_Assignment:_
Copy out the lines of the records below, and only those lines, from the one with "SAĞLIK ÇALIŞANLARINA" through the one with "4 Ocak 2013", exactly as they appear.

_Records for this exercise:_
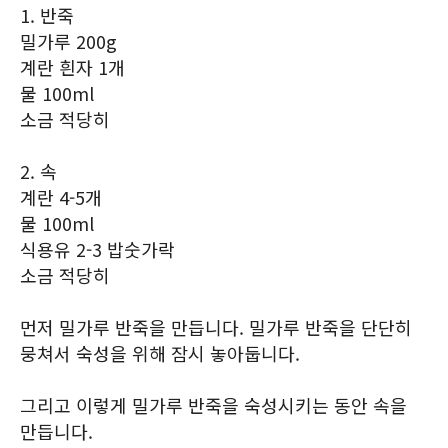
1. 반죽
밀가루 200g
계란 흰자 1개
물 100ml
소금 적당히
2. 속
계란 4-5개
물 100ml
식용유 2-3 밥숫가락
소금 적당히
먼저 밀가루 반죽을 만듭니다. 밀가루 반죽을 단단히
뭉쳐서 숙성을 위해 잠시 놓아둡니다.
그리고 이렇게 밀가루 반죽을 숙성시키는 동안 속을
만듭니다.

==

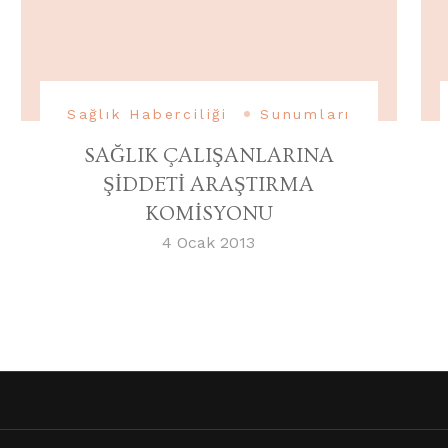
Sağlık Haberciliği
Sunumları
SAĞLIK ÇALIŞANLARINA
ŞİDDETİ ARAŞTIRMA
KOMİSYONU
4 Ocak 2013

_Answer:_
SAĞLIK ÇALIŞANLARINA
ŞİDDETİ ARAŞTIRMA
KOMİSYONU
4 Ocak 2013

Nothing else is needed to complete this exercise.